Alice-Azania Jarvis: Latvia is a small country with a big history

'For you. From Latvia." Our taxi driver leaned forward to hand over a punnet of strawberries. So much for the superiority of English strains; these were the best I'd tasted by a long way. The gesture – made midway through a journey from Riga to the spa town of Jurmala – had involved a mini detour to an outdoor market where everything, we were strenuously assured, was locally produced: Latvian cucumbers, Latvian yoghurt, Latvian curd, Latvian strawberries.

It was a pattern that was repeated time and time again: little gifts bestowed with pride and the words "it's Latvian." When I expressed my fondness for the home-made pastries that accompanied one meal, I was presented with three boxes full by the host (three too many, cried my conscience, though my appetite was inclined to disagree.) Admiring a display of sweet peas on one of dozens of street-side stands, I was promptly assured of their home-grown status and invited to choose a bunch, free of charge. Generosity and local pride: it's an attractive combination. An effective one too; I'm already planning a return visit to the self-styled "Capital of the North."

Surely, I pondered, this constant self-assertion must be rooted in the country's history. Dominated by foreign powers – first the Russians, then the Germans, then the Russians again – until 1991, Latvia had enjoyed nation status, in the concrete, autonomous sense of the word, only fleetingly. Tasked with the challenge of nation-building, the modern state has attempted a variety of identity-assuming initiatives. The results haven't always been successful; there have been misguided attempts to enforce Latvian-language education, despite the strong minority of Russian speakers, and flirtations with stringent citizenship restrictions.

Indeed, throughout our visit the past loomed large. Wandering the streets of Riga's Old Town, circling the famous Freedom Monument, visiting the rural holiday homes of the Russian Politburo, I struggled to recall a visit to any region that had been quite so conditioned by its history. One subject, though, was conspicuous in its absence: the not-so-dismissible matter of the country's occupation by the Nazis. Everywhere we went, the Soviet era was memorialised; evidence of the Latvian Holocaust, however, remained elusive.

The question of how, exactly, to remember those years – a small part of the country's history if longevity is your measure, an enormous one if it's a matter of continental significance – has occupied national debate for some time. Since Mr Cameron's association with Latvia's Freedom and Fatherland party within the European Conservatives and Reformists Group, it has extended to the international arena. In March, when veterans of the Nazi-allied Latvian Legion participated in their annual walk to Riga's Freedom monument, David Miliband declared the event "nauseating."

No doubt much of the fault was ours; it was, after all, just a flying visit. Reflecting on the subject at the end of my stay, I was recommended the "Jews in Latvia," museum; regrettably, our time was up. Still, the contrast with the attention paid to other eras was striking. Inevitably, if nation-building is the task at hand, it's a matter that must be resolved – sooner rather than later.

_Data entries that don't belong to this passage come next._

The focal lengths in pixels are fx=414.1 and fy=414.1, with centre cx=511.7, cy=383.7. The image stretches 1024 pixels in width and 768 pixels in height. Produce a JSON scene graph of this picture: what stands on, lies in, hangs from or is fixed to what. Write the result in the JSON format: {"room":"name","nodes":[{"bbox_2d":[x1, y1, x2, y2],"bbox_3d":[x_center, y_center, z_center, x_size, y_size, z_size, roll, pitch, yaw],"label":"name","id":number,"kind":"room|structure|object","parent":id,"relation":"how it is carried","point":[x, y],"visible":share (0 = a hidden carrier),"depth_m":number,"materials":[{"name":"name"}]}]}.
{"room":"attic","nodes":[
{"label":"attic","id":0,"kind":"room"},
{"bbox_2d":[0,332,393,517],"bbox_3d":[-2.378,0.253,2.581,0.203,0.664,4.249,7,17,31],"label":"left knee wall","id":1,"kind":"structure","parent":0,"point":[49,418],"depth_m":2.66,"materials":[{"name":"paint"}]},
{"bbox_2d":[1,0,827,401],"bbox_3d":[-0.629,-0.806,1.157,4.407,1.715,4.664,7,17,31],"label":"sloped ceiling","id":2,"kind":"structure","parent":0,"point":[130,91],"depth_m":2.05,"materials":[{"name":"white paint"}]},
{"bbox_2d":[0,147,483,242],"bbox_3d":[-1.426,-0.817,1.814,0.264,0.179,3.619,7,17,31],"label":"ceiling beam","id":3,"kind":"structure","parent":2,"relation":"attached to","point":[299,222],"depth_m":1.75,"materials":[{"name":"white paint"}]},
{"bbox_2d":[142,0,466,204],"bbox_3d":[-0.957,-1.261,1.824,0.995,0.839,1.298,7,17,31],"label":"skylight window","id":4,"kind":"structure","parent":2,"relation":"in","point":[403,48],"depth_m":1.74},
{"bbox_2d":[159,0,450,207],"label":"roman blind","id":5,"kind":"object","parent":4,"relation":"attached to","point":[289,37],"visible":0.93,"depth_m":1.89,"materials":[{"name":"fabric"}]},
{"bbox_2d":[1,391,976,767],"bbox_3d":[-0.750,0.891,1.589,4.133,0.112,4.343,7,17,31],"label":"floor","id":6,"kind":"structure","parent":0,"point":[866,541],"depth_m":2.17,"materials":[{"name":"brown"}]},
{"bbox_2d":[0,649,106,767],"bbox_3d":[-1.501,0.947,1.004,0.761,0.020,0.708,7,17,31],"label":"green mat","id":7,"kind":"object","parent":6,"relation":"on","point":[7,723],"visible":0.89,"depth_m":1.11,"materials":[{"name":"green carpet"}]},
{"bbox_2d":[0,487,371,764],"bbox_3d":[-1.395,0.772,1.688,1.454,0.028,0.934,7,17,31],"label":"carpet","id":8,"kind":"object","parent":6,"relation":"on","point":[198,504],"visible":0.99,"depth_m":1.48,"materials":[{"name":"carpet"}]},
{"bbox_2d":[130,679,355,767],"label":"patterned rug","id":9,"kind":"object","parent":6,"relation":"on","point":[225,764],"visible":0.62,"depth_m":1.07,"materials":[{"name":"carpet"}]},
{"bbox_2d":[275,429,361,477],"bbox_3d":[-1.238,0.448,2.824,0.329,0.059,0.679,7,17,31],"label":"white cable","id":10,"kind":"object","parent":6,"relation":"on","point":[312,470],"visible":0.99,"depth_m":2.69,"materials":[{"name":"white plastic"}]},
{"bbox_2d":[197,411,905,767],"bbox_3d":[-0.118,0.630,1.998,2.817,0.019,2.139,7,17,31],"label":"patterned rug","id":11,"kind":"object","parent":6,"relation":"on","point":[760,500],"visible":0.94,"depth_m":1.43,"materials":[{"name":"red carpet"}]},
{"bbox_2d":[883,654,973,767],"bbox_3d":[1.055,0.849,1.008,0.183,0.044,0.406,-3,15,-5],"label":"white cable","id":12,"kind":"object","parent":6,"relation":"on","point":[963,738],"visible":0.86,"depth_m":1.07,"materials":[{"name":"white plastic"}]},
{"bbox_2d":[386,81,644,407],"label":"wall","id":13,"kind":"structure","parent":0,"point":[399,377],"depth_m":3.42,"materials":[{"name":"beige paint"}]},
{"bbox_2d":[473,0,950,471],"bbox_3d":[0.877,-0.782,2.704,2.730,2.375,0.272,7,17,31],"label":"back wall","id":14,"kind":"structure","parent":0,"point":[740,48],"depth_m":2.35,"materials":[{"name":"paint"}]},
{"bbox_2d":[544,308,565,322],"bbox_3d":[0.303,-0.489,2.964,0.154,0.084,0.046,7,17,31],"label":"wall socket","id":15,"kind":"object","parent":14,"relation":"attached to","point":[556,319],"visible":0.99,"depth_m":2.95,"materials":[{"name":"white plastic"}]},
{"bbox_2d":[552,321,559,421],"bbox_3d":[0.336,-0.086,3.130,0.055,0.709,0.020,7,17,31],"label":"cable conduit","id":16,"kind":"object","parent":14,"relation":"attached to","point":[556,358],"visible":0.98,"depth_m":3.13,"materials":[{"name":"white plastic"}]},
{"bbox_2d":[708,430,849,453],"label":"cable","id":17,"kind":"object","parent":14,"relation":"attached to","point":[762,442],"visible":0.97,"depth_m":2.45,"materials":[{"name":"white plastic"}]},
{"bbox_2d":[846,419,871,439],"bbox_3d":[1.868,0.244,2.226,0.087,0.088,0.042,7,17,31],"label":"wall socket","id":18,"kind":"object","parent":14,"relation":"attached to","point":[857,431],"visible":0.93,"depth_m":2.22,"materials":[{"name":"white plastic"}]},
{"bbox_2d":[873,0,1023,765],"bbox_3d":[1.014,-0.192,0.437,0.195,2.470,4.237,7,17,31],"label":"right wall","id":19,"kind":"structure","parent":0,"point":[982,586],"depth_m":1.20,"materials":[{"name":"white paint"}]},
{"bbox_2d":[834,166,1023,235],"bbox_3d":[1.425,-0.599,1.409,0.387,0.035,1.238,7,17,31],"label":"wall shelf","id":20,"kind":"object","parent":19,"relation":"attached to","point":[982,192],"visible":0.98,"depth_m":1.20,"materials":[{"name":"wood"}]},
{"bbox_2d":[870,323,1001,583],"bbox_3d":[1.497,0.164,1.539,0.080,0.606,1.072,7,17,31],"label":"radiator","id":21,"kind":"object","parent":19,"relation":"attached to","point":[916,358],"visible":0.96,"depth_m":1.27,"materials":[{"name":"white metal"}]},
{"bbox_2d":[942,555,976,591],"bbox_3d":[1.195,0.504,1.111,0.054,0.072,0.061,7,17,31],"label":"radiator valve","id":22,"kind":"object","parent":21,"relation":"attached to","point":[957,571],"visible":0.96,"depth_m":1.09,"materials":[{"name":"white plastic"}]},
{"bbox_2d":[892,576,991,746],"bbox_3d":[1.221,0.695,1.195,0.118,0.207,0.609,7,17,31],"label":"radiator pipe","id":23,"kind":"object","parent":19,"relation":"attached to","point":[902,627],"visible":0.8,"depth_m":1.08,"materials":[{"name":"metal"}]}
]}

Punk's old tunes really are the best ones

Green Day long ago left behind the raucous, poetic punk that won my adolescent affection (not to mention acted as gateway to the genre's back catalogue).

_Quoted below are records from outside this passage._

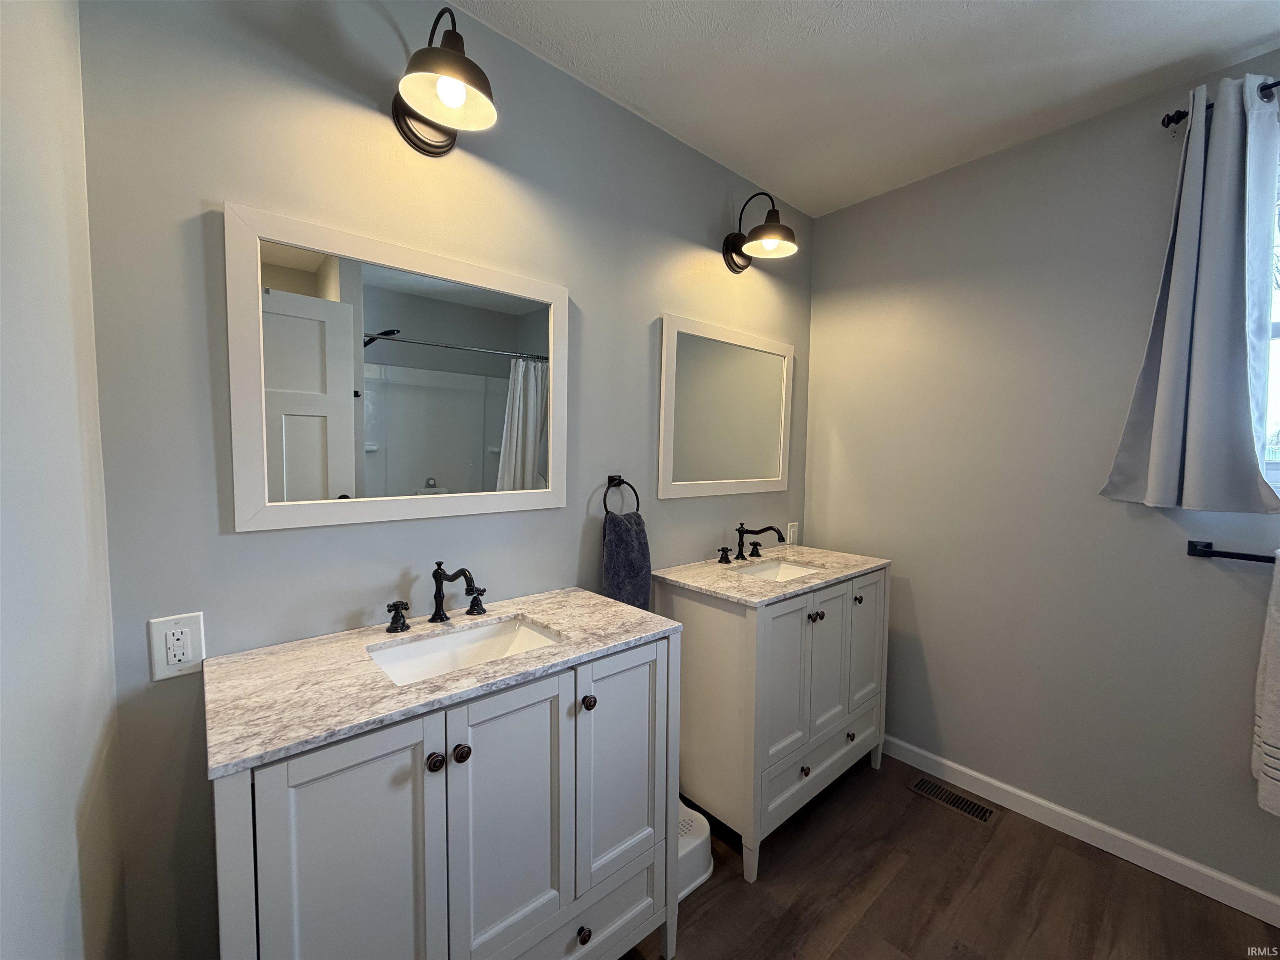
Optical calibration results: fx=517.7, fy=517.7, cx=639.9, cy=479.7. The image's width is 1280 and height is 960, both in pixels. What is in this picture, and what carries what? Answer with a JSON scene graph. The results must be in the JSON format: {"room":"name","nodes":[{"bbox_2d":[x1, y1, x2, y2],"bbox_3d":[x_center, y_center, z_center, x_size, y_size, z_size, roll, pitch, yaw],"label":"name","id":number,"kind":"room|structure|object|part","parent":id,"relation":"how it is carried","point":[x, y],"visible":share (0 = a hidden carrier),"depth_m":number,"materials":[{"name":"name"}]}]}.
{"room":"bathroom","nodes":[
{"label":"bathroom","id":0,"kind":"room"},
{"bbox_2d":[0,0,127,959],"bbox_3d":[-0.353,0.114,0.099,0.133,2.590,2.327,-2,5,-42],"label":"left wall","id":1,"kind":"structure","parent":0,"point":[64,888],"depth_m":0.72,"materials":[{"name":"grey paint"}]},
{"bbox_2d":[73,0,812,959],"bbox_3d":[-0.117,-0.007,1.913,2.762,2.592,0.128,-2,5,-42],"label":"back wall","id":2,"kind":"structure","parent":0,"point":[208,181],"depth_m":1.22,"materials":[{"name":"grey paint"}]},
{"bbox_2d":[147,611,206,681],"bbox_3d":[-0.975,0.350,1.091,0.085,0.129,0.009,-2,5,-42],"label":"electrical outlet","id":3,"kind":"object","parent":2,"relation":"attached to","point":[189,654],"visible":0.99,"depth_m":1.09,"materials":[{"name":"white plastic"}]},
{"bbox_2d":[225,202,570,531],"bbox_3d":[-0.560,-0.250,1.402,0.860,0.706,0.025,-2,5,-42],"label":"mirror","id":4,"kind":"object","parent":2,"relation":"attached to","point":[311,399],"visible":0.99,"depth_m":1.31,"materials":[{"name":"white mirror"}]},
{"bbox_2d":[391,5,499,156],"bbox_3d":[-0.470,-0.972,1.248,0.219,0.275,0.299,-2,5,-42],"label":"wall sconce","id":5,"kind":"object","parent":2,"relation":"attached to","point":[449,55],"visible":1,"depth_m":1.24,"materials":[{"name":"metal"}]},
{"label":"bulb","id":6,"kind":"part","parent":5,"relation":"part of","materials":[{"name":"white glass"}]},
{"bbox_2d":[602,474,640,515],"bbox_3d":[-0.076,0.067,1.830,0.160,0.177,0.053,-2,5,-42],"label":"towel ring","id":7,"kind":"object","parent":2,"relation":"attached to","point":[637,498],"visible":0.86,"depth_m":1.82,"materials":[{"name":"black metal"}]},
{"bbox_2d":[601,509,651,609],"bbox_3d":[-0.048,0.299,1.839,0.201,0.376,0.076,-2,5,-42],"label":"hand towel","id":8,"kind":"object","parent":7,"relation":"hanging from","point":[640,544],"visible":0.85,"depth_m":1.81,"materials":[{"name":"fabric"}]},
{"bbox_2d":[657,313,795,498],"bbox_3d":[0.409,-0.292,2.264,0.868,0.709,0.024,-2,5,-42],"label":"mirror","id":9,"kind":"object","parent":2,"relation":"attached to","point":[780,477],"visible":0.99,"depth_m":2.21,"materials":[{"name":"white mirror"}]},
{"bbox_2d":[721,190,799,273],"bbox_3d":[0.487,-1.023,2.102,0.228,0.282,0.306,-2,5,-42],"label":"wall sconce","id":10,"kind":"object","parent":2,"relation":"attached to","point":[777,221],"visible":0.99,"depth_m":2.09,"materials":[{"name":"metal"}]},
{"bbox_2d":[785,521,798,544],"bbox_3d":[0.764,0.270,2.610,0.075,0.117,0.009,-2,5,-42],"label":"wall outlet","id":11,"kind":"object","parent":2,"relation":"attached to","point":[791,538],"visible":0.93,"depth_m":2.60,"materials":[{"name":"white plastic"}]},
{"bbox_2d":[449,0,1279,218],"bbox_3d":[0.735,-1.262,0.663,2.976,0.101,2.904,-2,5,-42],"label":"ceiling","id":12,"kind":"structure","parent":0,"point":[931,14],"depth_m":1.59,"materials":[{"name":"white paint"}]},
{"bbox_2d":[619,755,1278,959],"bbox_3d":[0.649,1.416,0.843,2.982,0.098,2.778,-2,5,-42],"label":"floor","id":13,"kind":"structure","parent":0,"point":[870,913],"depth_m":1.64,"materials":[{"name":"brown wood"}]},
{"bbox_2d":[211,632,681,959],"bbox_3d":[-0.413,0.866,1.282,0.951,0.933,0.546,-2,5,-42],"label":"vanity cabinet","id":14,"kind":"object","parent":13,"relation":"on","point":[422,770],"visible":0.79,"depth_m":1.04,"materials":[{"name":"white wood"}]},
{"bbox_3d":[-0.504,0.884,0.956,0.275,0.836,0.041,-2,5,-42],"label":"cabinet door","id":15,"kind":"part","parent":14,"relation":"part of","materials":[{"name":"white"}]},
{"bbox_3d":[-0.656,0.364,1.400,0.053,0.069,0.067,-2,5,-42],"label":"handle","id":16,"kind":"part","parent":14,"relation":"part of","materials":[{"name":"black metal"}]},
{"bbox_3d":[-0.409,0.556,1.034,0.031,0.034,0.030,-2,5,-42],"label":"knob","id":17,"kind":"part","parent":14,"relation":"part of","materials":[{"name":"metal"}]},
{"bbox_2d":[203,588,682,777],"bbox_3d":[-0.414,0.394,1.278,0.933,0.028,0.540,-2,5,-42],"label":"countertop","id":18,"kind":"structure","parent":14,"relation":"on","point":[555,625],"depth_m":1.06,"materials":[{"name":"stone"}]},
{"bbox_2d":[385,560,488,630],"bbox_3d":[-0.501,0.297,1.350,0.260,0.162,0.184,-2,5,-42],"label":"faucet","id":19,"kind":"object","parent":18,"relation":"on","point":[433,619],"visible":0.99,"depth_m":1.36,"materials":[{"name":"black metal"}]},
{"bbox_3d":[-0.453,0.332,1.466,0.046,0.062,0.067,-2,5,-42],"label":"handle","id":20,"kind":"part","parent":19,"relation":"part of","materials":[{"name":"black metal"}]},
{"bbox_2d":[367,615,562,684],"bbox_3d":[-0.408,0.479,1.251,0.458,0.129,0.316,-2,5,-42],"label":"sink","id":21,"kind":"object","parent":18,"relation":"in","point":[422,646],"visible":0.43,"depth_m":1.36,"materials":[{"name":"white ceramic"}]},
{"bbox_3d":[-0.368,0.560,1.066,0.031,0.033,0.030,-2,5,-42],"label":"knob","id":22,"kind":"part","parent":14,"relation":"part of","materials":[{"name":"metal"}]},
{"bbox_3d":[-0.291,0.817,1.173,0.265,0.704,0.042,-2,5,-42],"label":"cabinet door","id":23,"kind":"part","parent":14,"relation":"part of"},
{"bbox_3d":[-0.145,1.129,1.299,0.031,0.034,0.030,-2,5,-42],"label":"knob","id":24,"kind":"part","parent":14,"relation":"part of","materials":[{"name":"metal"}]},
{"bbox_3d":[-0.131,0.546,1.278,0.031,0.033,0.031,-2,5,-42],"label":"knob","id":25,"kind":"part","parent":14,"relation":"part of","materials":[{"name":"metal"}]},
{"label":"drawer","id":26,"kind":"part","parent":14,"relation":"part of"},
{"bbox_3d":[-0.046,0.783,1.394,0.307,0.623,0.036,-2,5,-42],"label":"door","id":27,"kind":"part","parent":14,"relation":"part of","materials":[{"name":"white"}]},
{"bbox_2d":[677,800,714,901],"bbox_3d":[0.075,1.220,1.733,0.296,0.173,0.283,-2,5,-42],"label":"step stool","id":28,"kind":"object","parent":13,"relation":"on","point":[685,891],"visible":0.34,"depth_m":1.67,"materials":[{"name":"white plastic"}]},
{"bbox_2d":[662,567,887,881],"bbox_3d":[0.568,0.831,2.138,0.891,0.930,0.548,-2,5,-42],"label":"vanity cabinet","id":29,"kind":"object","parent":13,"relation":"on","point":[693,611],"visible":0.76,"depth_m":1.84,"materials":[{"name":"paint"}]},
{"bbox_2d":[656,545,890,605],"bbox_3d":[0.551,0.361,2.152,0.894,0.028,0.582,-2,5,-42],"label":"countertop","id":30,"kind":"structure","parent":29,"relation":"on","point":[679,576],"depth_m":1.99,"materials":[{"name":"stone"}]},
{"bbox_2d":[716,522,786,563],"bbox_3d":[0.496,0.263,2.203,0.320,0.155,0.213,-2,5,-42],"label":"faucet","id":31,"kind":"object","parent":30,"relation":"on","point":[740,536],"visible":0.99,"depth_m":2.21,"materials":[{"name":"black metal"}]},
{"bbox_3d":[0.347,0.310,2.191,0.059,0.060,0.056,-2,5,-42],"label":"handle","id":32,"kind":"part","parent":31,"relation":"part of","materials":[{"name":"black metal"}]},
{"bbox_2d":[727,559,823,582],"bbox_3d":[0.556,0.450,2.100,0.463,0.141,0.312,-2,5,-42],"label":"sink","id":33,"kind":"object","parent":30,"relation":"in","point":[798,571],"visible":0.27,"depth_m":2.26,"materials":[{"name":"white ceramic"}]},
{"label":"cabinet door","id":34,"kind":"part","parent":29,"relation":"part of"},
{"bbox_3d":[0.598,1.066,1.911,0.033,0.034,0.032,-2,5,-42],"label":"knob","id":35,"kind":"part","parent":29,"relation":"part of","materials":[{"name":"metal"}]},
{"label":"knob","id":36,"kind":"part","parent":29,"relation":"part of","materials":[{"name":"metal"}]},
{"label":"drawer","id":37,"kind":"part","parent":29,"relation":"part of","materials":[{"name":"wood"}]},
{"bbox_3d":[0.654,0.503,1.928,0.033,0.032,0.032,-2,5,-42],"label":"knob","id":38,"kind":"part","parent":29,"relation":"part of","materials":[{"name":"metal"}]},
{"bbox_3d":[0.708,0.708,2.005,0.274,0.595,0.043,-2,5,-42],"label":"cabinet door","id":39,"kind":"part","parent":29,"relation":"part of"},
{"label":"knob","id":40,"kind":"part","parent":29,"relation":"part of","materials":[{"name":"metal"}]},
{"bbox_3d":[0.873,0.479,2.091,0.032,0.033,0.031,-2,5,-42],"label":"knob","id":41,"kind":"part","parent":29,"relation":"part of","materials":[{"name":"metal"}]},
{"bbox_3d":[0.946,0.719,2.201,0.290,0.654,0.036,-2,5,-42],"label":"cabinet door","id":42,"kind":"part","parent":29,"relation":"part of","materials":[{"name":"white"}]},
{"bbox_2d":[909,775,997,824],"bbox_3d":[1.266,1.298,2.103,0.123,0.006,0.297,-2,5,-42],"label":"floor vent","id":43,"kind":"object","parent":13,"relation":"in","point":[979,813],"visible":0.97,"depth_m":2.09,"materials":[{"name":"metal"}]},
{"bbox_2d":[803,55,1279,904],"bbox_3d":[1.801,0.025,1.742,0.137,2.603,2.687,-2,5,-42],"label":"right wall","id":44,"kind":"structure","parent":0,"point":[907,552],"depth_m":1.96,"materials":[{"name":"grey paint"}]},
{"bbox_2d":[884,735,1279,927],"bbox_3d":[1.655,1.272,1.841,0.014,0.091,2.351,-2,5,-42],"label":"baseboard","id":45,"kind":"structure","parent":44,"relation":"attached to","point":[1262,893],"depth_m":1.84,"materials":[{"name":"white paint"}]},
{"bbox_2d":[1161,79,1279,127],"bbox_3d":[2.082,-1.093,1.156,0.108,0.053,1.295,-2,5,-42],"label":"curtain rod","id":46,"kind":"object","parent":44,"relation":"attached to","point":[1170,122],"visible":0.57,"depth_m":1.60,"materials":[{"name":"black metal"}]},
{"bbox_2d":[1102,72,1279,512],"bbox_3d":[1.694,-0.527,1.562,0.131,1.256,0.395,-2,5,-42],"label":"curtain","id":47,"kind":"object","parent":46,"relation":"hanging from","point":[1156,423],"visible":0.99,"depth_m":1.54,"materials":[{"name":"grey fabric"}]},
{"bbox_2d":[1187,540,1276,562],"bbox_3d":[1.938,0.238,1.418,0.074,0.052,0.640,-2,5,-42],"label":"towel bar","id":48,"kind":"object","parent":44,"relation":"attached to","point":[1196,549],"visible":0.94,"depth_m":1.58,"materials":[{"name":"black metal"}]},
{"bbox_2d":[1252,547,1279,817],"bbox_3d":[1.930,0.573,1.310,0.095,0.773,0.464,-2,5,-42],"label":"towel","id":49,"kind":"object","parent":48,"relation":"hanging from","point":[1276,662],"visible":0.99,"depth_m":1.46,"materials":[{"name":"white fabric"}]},
{"bbox_2d":[1263,131,1279,503],"bbox_3d":[2.124,-0.482,1.351,0.087,1.157,0.783,-2,5,-42],"label":"window","id":50,"kind":"structure","parent":44,"relation":"in","point":[1278,305],"depth_m":1.57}
]}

Now, two decades into their career, they have become little more than an above-average American pop act, spouting run-of-the mill anti-establishmentisms and colour-by-numbers expressions of angst. Judging from the reviews of their recent mega-selling gig at Wembley Stadium, though, they do, at least, know it.

"The old songs are better anyway," Billy Joe Armstrong, the group's still boyish frontman is said to have announced, before launching into a series of Dookie-era classics for the delighted audience. How refreshing to hear an acknowledgement of the fleeting nature of greatness. Bob Dylan made a similar observation several years ago, during a rare appearance on the CBS chat show 60 Minutes. "I don't know how I got to write those songs – they were almost magically written," he mused of his 1960s heyday. "You can't do something forever. I can do other things now but, I can't do that."

If only every performer was so self-aware. Then, perhaps, we wouldn't have to contend with the unedifying spectacle of every comeback-primed rocker taking to the breakfast-show sofa to insist that their latest, below-par comeback represents their "most exciting/ most accessible/most creative" work yet.

Masonic mystique

I don't know anything about the Freemasons and, frankly, that's just the way I like it. They are, in my imagination, a shadowy cast, all passwords, insignia and hidden identities. They are enigmatic, exciting, the stuff of film scripts and conspiracy theories.

Soon, though, all this is to change. In place of shadows, we are to have press releases, information packs and – gasp – transparency. The United Grand Lodge of England has asked communications group Bondy Consulting to "build greater awareness of Freemasonry."

No doubt there are all sorts of sensible reasons for this. Still, things haven't started well. In a symbolic first act of openness, a spokesperson has announced that "there is no secret handshake", shattering illusions of alternating grips and intertwined thumbs. No secret handshake? Then what's the point?